**WORK REQUIRED:**
Would you please return all of the entries below exactly as shown?

**DATA FOR THIS EXERCISE:**
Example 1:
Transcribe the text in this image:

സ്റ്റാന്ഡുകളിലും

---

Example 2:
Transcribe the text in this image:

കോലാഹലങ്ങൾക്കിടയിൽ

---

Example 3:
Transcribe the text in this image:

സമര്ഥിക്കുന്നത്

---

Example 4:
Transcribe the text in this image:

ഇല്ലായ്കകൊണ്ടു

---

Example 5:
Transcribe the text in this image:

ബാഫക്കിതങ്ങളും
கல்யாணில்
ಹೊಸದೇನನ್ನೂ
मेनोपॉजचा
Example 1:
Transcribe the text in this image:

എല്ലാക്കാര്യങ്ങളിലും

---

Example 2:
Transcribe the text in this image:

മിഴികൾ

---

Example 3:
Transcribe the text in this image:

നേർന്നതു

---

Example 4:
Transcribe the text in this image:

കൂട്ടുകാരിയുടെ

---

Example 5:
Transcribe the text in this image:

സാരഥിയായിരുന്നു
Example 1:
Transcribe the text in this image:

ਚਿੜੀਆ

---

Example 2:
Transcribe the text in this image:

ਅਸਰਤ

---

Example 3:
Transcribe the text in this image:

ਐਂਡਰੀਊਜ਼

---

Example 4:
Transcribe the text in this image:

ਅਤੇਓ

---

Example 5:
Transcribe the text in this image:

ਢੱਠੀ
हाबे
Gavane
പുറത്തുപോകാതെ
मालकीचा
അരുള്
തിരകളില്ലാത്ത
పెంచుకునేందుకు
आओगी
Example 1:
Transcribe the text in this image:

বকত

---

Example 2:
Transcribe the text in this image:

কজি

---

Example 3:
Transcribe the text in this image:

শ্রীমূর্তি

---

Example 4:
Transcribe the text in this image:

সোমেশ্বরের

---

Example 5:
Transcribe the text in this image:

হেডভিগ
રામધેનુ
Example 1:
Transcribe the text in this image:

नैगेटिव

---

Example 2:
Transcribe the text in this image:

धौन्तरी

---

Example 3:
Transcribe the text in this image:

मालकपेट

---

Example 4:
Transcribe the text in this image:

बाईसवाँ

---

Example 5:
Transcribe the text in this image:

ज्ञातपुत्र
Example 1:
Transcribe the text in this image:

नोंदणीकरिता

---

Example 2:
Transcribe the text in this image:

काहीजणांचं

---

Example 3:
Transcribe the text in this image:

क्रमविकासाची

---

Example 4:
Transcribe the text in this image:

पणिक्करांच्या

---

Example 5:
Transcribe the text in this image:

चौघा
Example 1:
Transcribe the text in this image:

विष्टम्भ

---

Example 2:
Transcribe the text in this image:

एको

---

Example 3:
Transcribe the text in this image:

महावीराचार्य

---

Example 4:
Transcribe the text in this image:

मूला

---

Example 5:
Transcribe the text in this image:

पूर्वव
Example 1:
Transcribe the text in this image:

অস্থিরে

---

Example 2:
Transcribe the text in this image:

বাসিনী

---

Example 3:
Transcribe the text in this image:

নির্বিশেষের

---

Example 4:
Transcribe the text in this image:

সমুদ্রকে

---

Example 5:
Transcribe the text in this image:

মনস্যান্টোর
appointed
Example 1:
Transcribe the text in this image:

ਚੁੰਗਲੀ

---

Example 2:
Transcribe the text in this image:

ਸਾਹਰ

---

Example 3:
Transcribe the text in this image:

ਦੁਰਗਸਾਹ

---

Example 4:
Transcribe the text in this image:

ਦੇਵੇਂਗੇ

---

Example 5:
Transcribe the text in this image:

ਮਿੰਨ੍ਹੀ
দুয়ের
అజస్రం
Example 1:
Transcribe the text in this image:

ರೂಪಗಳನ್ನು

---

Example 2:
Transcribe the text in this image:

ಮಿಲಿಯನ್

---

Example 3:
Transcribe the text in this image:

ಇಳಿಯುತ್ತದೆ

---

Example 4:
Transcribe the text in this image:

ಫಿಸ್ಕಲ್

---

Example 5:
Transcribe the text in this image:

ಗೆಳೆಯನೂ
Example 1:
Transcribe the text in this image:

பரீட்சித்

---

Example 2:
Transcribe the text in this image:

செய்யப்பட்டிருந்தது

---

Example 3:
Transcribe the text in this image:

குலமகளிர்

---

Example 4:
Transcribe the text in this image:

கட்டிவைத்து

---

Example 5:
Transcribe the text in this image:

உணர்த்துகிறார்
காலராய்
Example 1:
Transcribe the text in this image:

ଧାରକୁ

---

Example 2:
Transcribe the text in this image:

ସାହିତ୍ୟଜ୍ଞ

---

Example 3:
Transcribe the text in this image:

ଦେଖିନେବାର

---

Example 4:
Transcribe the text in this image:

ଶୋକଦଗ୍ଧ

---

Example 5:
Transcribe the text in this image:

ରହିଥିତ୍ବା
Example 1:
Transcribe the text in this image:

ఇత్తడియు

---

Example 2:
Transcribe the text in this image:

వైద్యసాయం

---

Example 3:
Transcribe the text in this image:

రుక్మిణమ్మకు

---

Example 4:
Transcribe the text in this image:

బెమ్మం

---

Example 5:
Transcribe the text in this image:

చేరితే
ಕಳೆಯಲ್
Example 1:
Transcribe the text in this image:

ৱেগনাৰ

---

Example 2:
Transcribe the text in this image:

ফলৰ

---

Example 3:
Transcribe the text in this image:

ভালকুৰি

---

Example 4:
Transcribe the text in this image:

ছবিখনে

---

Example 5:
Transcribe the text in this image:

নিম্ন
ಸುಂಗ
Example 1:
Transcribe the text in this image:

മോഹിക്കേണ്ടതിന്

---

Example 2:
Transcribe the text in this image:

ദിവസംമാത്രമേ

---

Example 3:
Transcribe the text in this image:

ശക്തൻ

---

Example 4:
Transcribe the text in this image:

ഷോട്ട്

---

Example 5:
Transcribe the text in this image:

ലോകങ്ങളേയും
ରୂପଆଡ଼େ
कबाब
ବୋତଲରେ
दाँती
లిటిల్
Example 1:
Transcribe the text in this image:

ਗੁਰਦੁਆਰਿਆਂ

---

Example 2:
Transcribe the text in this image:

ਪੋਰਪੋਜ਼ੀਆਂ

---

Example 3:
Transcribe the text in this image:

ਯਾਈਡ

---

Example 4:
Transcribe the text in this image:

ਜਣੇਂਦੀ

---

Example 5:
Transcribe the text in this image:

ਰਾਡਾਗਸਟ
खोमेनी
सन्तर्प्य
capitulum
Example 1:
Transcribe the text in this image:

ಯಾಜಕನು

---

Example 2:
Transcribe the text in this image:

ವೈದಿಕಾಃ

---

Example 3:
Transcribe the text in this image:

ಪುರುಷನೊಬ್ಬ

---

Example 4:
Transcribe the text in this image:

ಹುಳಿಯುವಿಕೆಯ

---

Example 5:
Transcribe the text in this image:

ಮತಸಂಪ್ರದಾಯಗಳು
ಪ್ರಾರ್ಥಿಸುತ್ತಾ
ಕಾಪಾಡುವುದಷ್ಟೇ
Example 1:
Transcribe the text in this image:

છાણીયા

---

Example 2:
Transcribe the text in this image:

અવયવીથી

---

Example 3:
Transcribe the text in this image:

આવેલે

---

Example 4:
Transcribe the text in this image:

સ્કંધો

**TASK ANSWER:**
Example 1:
Transcribe the text in this image:

സ്റ്റാന്ഡുകളിലും

---

Example 2:
Transcribe the text in this image:

കോലാഹലങ്ങൾക്കിടയിൽ

---

Example 3:
Transcribe the text in this image:

സമര്ഥിക്കുന്നത്

---

Example 4:
Transcribe the text in this image:

ഇല്ലായ്കകൊണ്ടു

---

Example 5:
Transcribe the text in this image:

ബാഫക്കിതങ്ങളും
கல்யாணில்
ಹೊಸದೇನನ್ನೂ
मेनोपॉजचा
Example 1:
Transcribe the text in this image:

എല്ലാക്കാര്യങ്ങളിലും

---

Example 2:
Transcribe the text in this image:

മിഴികൾ

---

Example 3:
Transcribe the text in this image:

നേർന്നതു

---

Example 4:
Transcribe the text in this image:

കൂട്ടുകാരിയുടെ

---

Example 5:
Transcribe the text in this image:

സാരഥിയായിരുന്നു
Example 1:
Transcribe the text in this image:

ਚਿੜੀਆ

---

Example 2:
Transcribe the text in this image:

ਅਸਰਤ

---

Example 3:
Transcribe the text in this image:

ਐਂਡਰੀਊਜ਼

---

Example 4:
Transcribe the text in this image:

ਅਤੇਓ

---

Example 5:
Transcribe the text in this image:

ਢੱਠੀ
हाबे
Gavane
പുറത്തുപോകാതെ
मालकीचा
അരുള്
തിരകളില്ലാത്ത
పెంచుకునేందుకు
आओगी
Example 1:
Transcribe the text in this image:

বকত

---

Example 2:
Transcribe the text in this image:

কজি

---

Example 3:
Transcribe the text in this image:

শ্রীমূর্তি

---

Example 4:
Transcribe the text in this image:

সোমেশ্বরের

---

Example 5:
Transcribe the text in this image:

হেডভিগ
રામધેનુ
Example 1:
Transcribe the text in this image:

नैगेटिव

---

Example 2:
Transcribe the text in this image:

धौन्तरी

---

Example 3:
Transcribe the text in this image:

मालकपेट

---

Example 4:
Transcribe the text in this image:

बाईसवाँ

---

Example 5:
Transcribe the text in this image:

ज्ञातपुत्र
Example 1:
Transcribe the text in this image:

नोंदणीकरिता

---

Example 2:
Transcribe the text in this image:

काहीजणांचं

---

Example 3:
Transcribe the text in this image:

क्रमविकासाची

---

Example 4:
Transcribe the text in this image:

पणिक्करांच्या

---

Example 5:
Transcribe the text in this image:

चौघा
Example 1:
Transcribe the text in this image:

विष्टम्भ

---

Example 2:
Transcribe the text in this image:

एको

---

Example 3:
Transcribe the text in this image:

महावीराचार्य

---

Example 4:
Transcribe the text in this image:

मूला

---

Example 5:
Transcribe the text in this image:

पूर्वव
Example 1:
Transcribe the text in this image:

অস্থিরে

---

Example 2:
Transcribe the text in this image:

বাসিনী

---

Example 3:
Transcribe the text in this image:

নির্বিশেষের

---

Example 4:
Transcribe the text in this image:

সমুদ্রকে

---

Example 5:
Transcribe the text in this image:

মনস্যান্টোর
appointed
Example 1:
Transcribe the text in this image:

ਚੁੰਗਲੀ

---

Example 2:
Transcribe the text in this image:

ਸਾਹਰ

---

Example 3:
Transcribe the text in this image:

ਦੁਰਗਸਾਹ

---

Example 4:
Transcribe the text in this image:

ਦੇਵੇਂਗੇ

---

Example 5:
Transcribe the text in this image:

ਮਿੰਨ੍ਹੀ
দুয়ের
అజస్రం
Example 1:
Transcribe the text in this image:

ರೂಪಗಳನ್ನು

---

Example 2:
Transcribe the text in this image:

ಮಿಲಿಯನ್

---

Example 3:
Transcribe the text in this image:

ಇಳಿಯುತ್ತದೆ

---

Example 4:
Transcribe the text in this image:

ಫಿಸ್ಕಲ್

---

Example 5:
Transcribe the text in this image:

ಗೆಳೆಯನೂ
Example 1:
Transcribe the text in this image:

பரீட்சித்

---

Example 2:
Transcribe the text in this image:

செய்யப்பட்டிருந்தது

---

Example 3:
Transcribe the text in this image:

குலமகளிர்

---

Example 4:
Transcribe the text in this image:

கட்டிவைத்து

---

Example 5:
Transcribe the text in this image:

உணர்த்துகிறார்
காலராய்
Example 1:
Transcribe the text in this image:

ଧାରକୁ

---

Example 2:
Transcribe the text in this image:

ସାହିତ୍ୟଜ୍ଞ

---

Example 3:
Transcribe the text in this image:

ଦେଖିନେବାର

---

Example 4:
Transcribe the text in this image:

ଶୋକଦଗ୍ଧ

---

Example 5:
Transcribe the text in this image:

ରହିଥିତ୍ବା
Example 1:
Transcribe the text in this image:

ఇత్తడియు

---

Example 2:
Transcribe the text in this image:

వైద్యసాయం

---

Example 3:
Transcribe the text in this image:

రుక్మిణమ్మకు

---

Example 4:
Transcribe the text in this image:

బెమ్మం

---

Example 5:
Transcribe the text in this image:

చేరితే
ಕಳೆಯಲ್
Example 1:
Transcribe the text in this image:

ৱেগনাৰ

---

Example 2:
Transcribe the text in this image:

ফলৰ

---

Example 3:
Transcribe the text in this image:

ভালকুৰি

---

Example 4:
Transcribe the text in this image:

ছবিখনে

---

Example 5:
Transcribe the text in this image:

নিম্ন
ಸುಂಗ
Example 1:
Transcribe the text in this image:

മോഹിക്കേണ്ടതിന്

---

Example 2:
Transcribe the text in this image:

ദിവസംമാത്രമേ

---

Example 3:
Transcribe the text in this image:

ശക്തൻ

---

Example 4:
Transcribe the text in this image:

ഷോട്ട്

---

Example 5:
Transcribe the text in this image:

ലോകങ്ങളേയും
ରୂପଆଡ଼େ
कबाब
ବୋତଲରେ
दाँती
లిటిల్
Example 1:
Transcribe the text in this image:

ਗੁਰਦੁਆਰਿਆਂ

---

Example 2:
Transcribe the text in this image:

ਪੋਰਪੋਜ਼ੀਆਂ

---

Example 3:
Transcribe the text in this image:

ਯਾਈਡ

---

Example 4:
Transcribe the text in this image:

ਜਣੇਂਦੀ

---

Example 5:
Transcribe the text in this image:

ਰਾਡਾਗਸਟ
खोमेनी
सन्तर्प्य
capitulum
Example 1:
Transcribe the text in this image:

ಯಾಜಕನು

---

Example 2:
Transcribe the text in this image:

ವೈದಿಕಾಃ

---

Example 3:
Transcribe the text in this image:

ಪುರುಷನೊಬ್ಬ

---

Example 4:
Transcribe the text in this image:

ಹುಳಿಯುವಿಕೆಯ

---

Example 5:
Transcribe the text in this image:

ಮತಸಂಪ್ರದಾಯಗಳು
ಪ್ರಾರ್ಥಿಸುತ್ತಾ
ಕಾಪಾಡುವುದಷ್ಟೇ
Example 1:
Transcribe the text in this image:

છાણીયા

---

Example 2:
Transcribe the text in this image:

અવયવીથી

---

Example 3:
Transcribe the text in this image:

આવેલે

---

Example 4:
Transcribe the text in this image:

સ્કંધો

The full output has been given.